The professional set with 88 different fragrances costs 345 euros – a proud sum, but the workmanship of the box is first class. If you want to start smaller, you can purchase basic sets with 12 (75 euros) or 24 flavors (150 euros). Similar exercise sets are also available for wine, cognac, tequila, beer, sake, coffee and tea.

3. Get a taste for it

Now to the most pleasant part of whiskey further education: Try is better than study – this old rule of thumb also applies to whiskey. Some whiskey tastes like a fruit basket, another like a burnt lump of peat. None of them is better or worse per se, tastes are too different for that.

To find out what kind of whisk (e) y you like yourself, it is advisable to purchase so-called tasting kits. These contain small amounts of different bottles, either from individual manufacturers ( e.g. from Auchentoshan with three different single malt whiskeys) or across manufacturers with whiskeys from one region or even from all over the world. More advanced whiskey fans are the tasting set (12 x 25 ml) from the Scotch Single Malt Whiskey Society recommended.

An important tip, regardless of the type: let the whiskey breathe in the glass. Pour it into the glass, swirl it two or three times (slowly, not like in a centrifuge) and give it a minute to unfold.

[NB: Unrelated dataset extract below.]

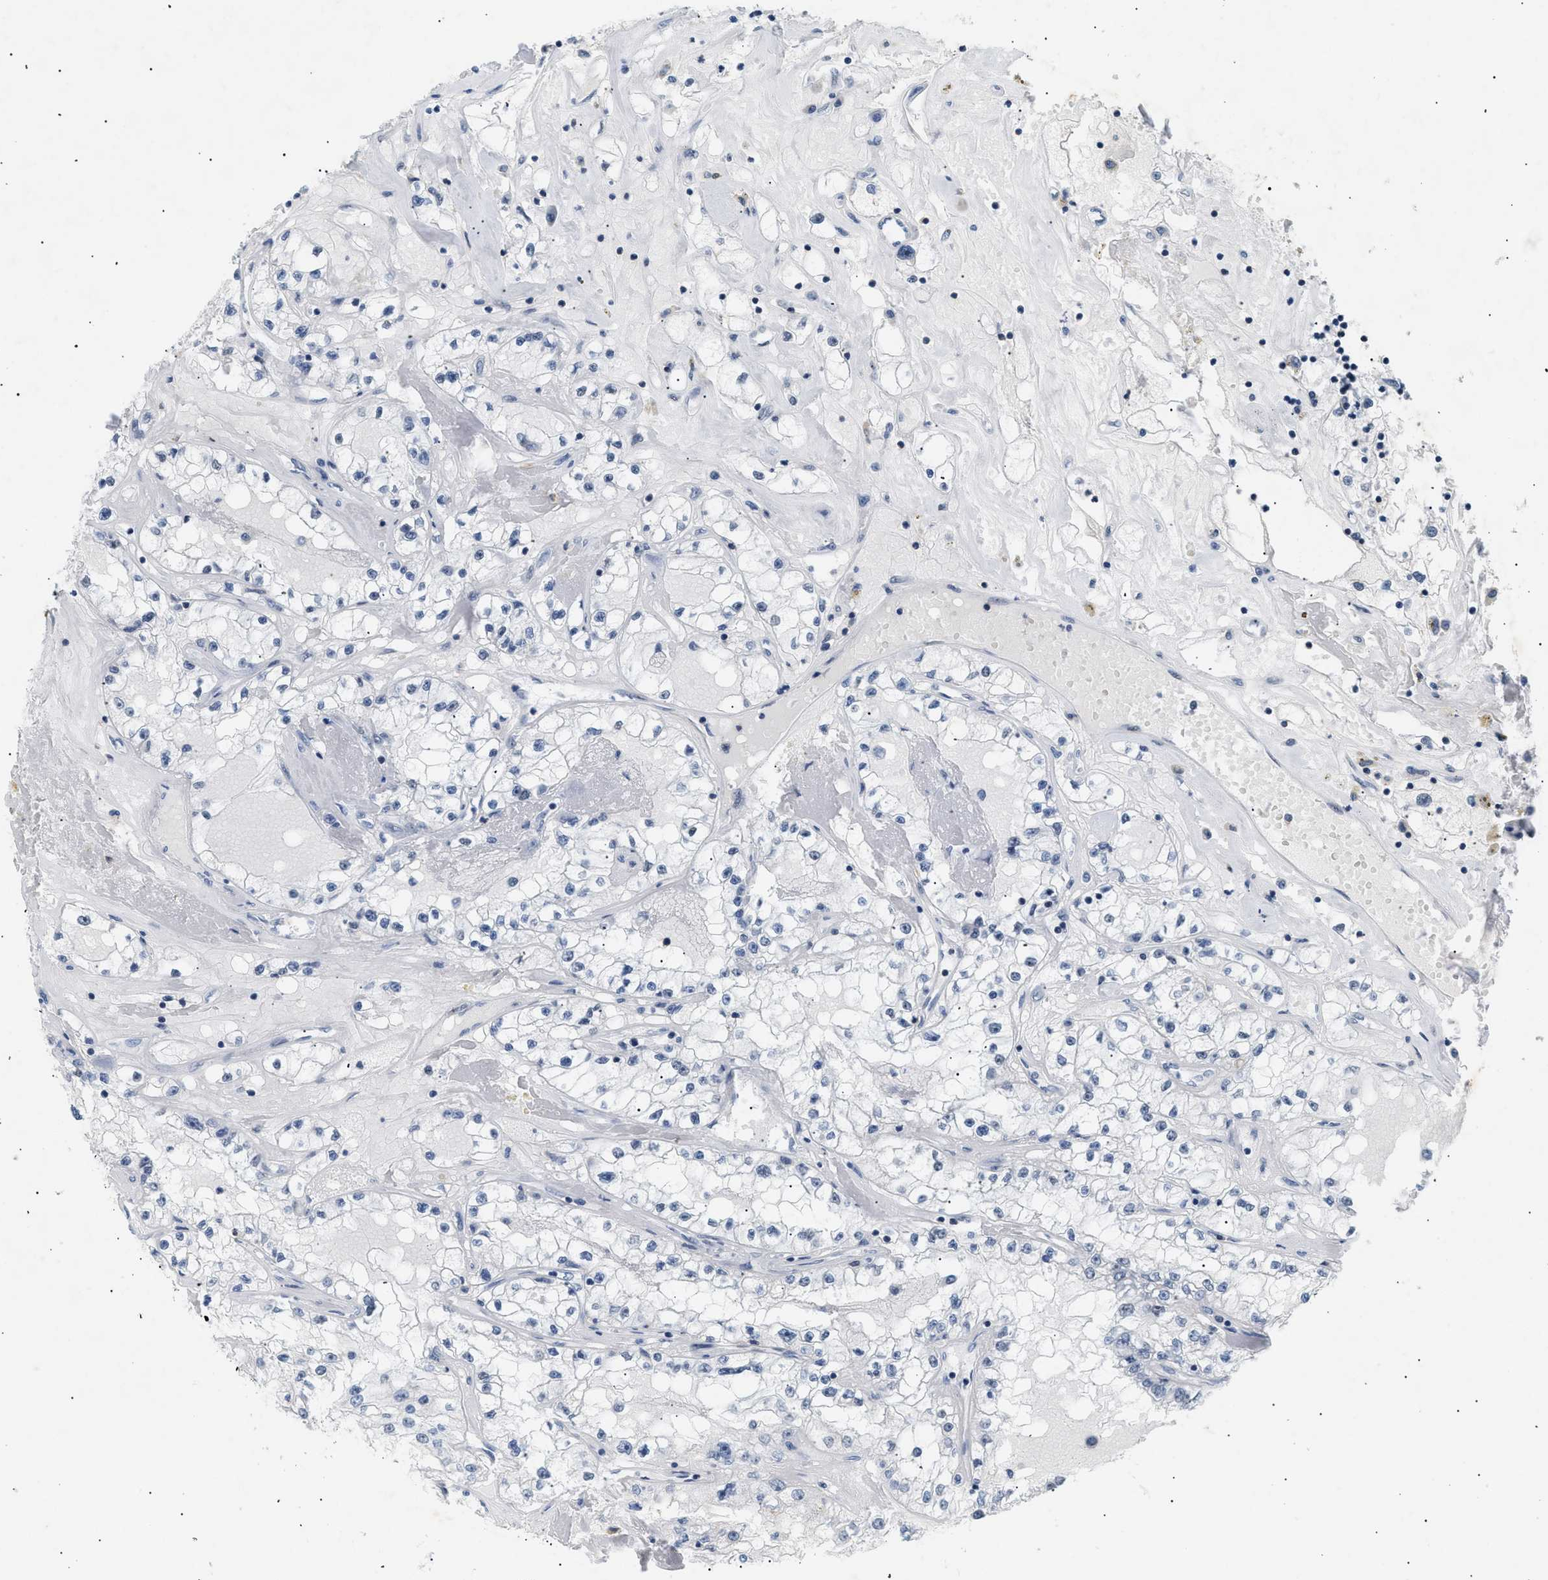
{"staining": {"intensity": "negative", "quantity": "none", "location": "none"}, "tissue": "renal cancer", "cell_type": "Tumor cells", "image_type": "cancer", "snomed": [{"axis": "morphology", "description": "Adenocarcinoma, NOS"}, {"axis": "topography", "description": "Kidney"}], "caption": "DAB (3,3'-diaminobenzidine) immunohistochemical staining of adenocarcinoma (renal) reveals no significant staining in tumor cells.", "gene": "KCNC3", "patient": {"sex": "male", "age": 56}}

4. Look around for something new

Have you discovered a favorite style, maybe even a favorite whiskey? Congratulation. And now look out for the next bottle. “You never stop learning” is another rule of thumb that applies to whiskey. Because not only are new bottlings constantly coming onto the market, your own taste is constantly evolving.

Initially, many prefer rather sweet, catchy flavors. Whiskeys with too many rough edges, on the other hand, deter many beginners. A few years later, however, it can look completely different when the tongue longs for new flavors. Therefore: keep putting your own taste to the test.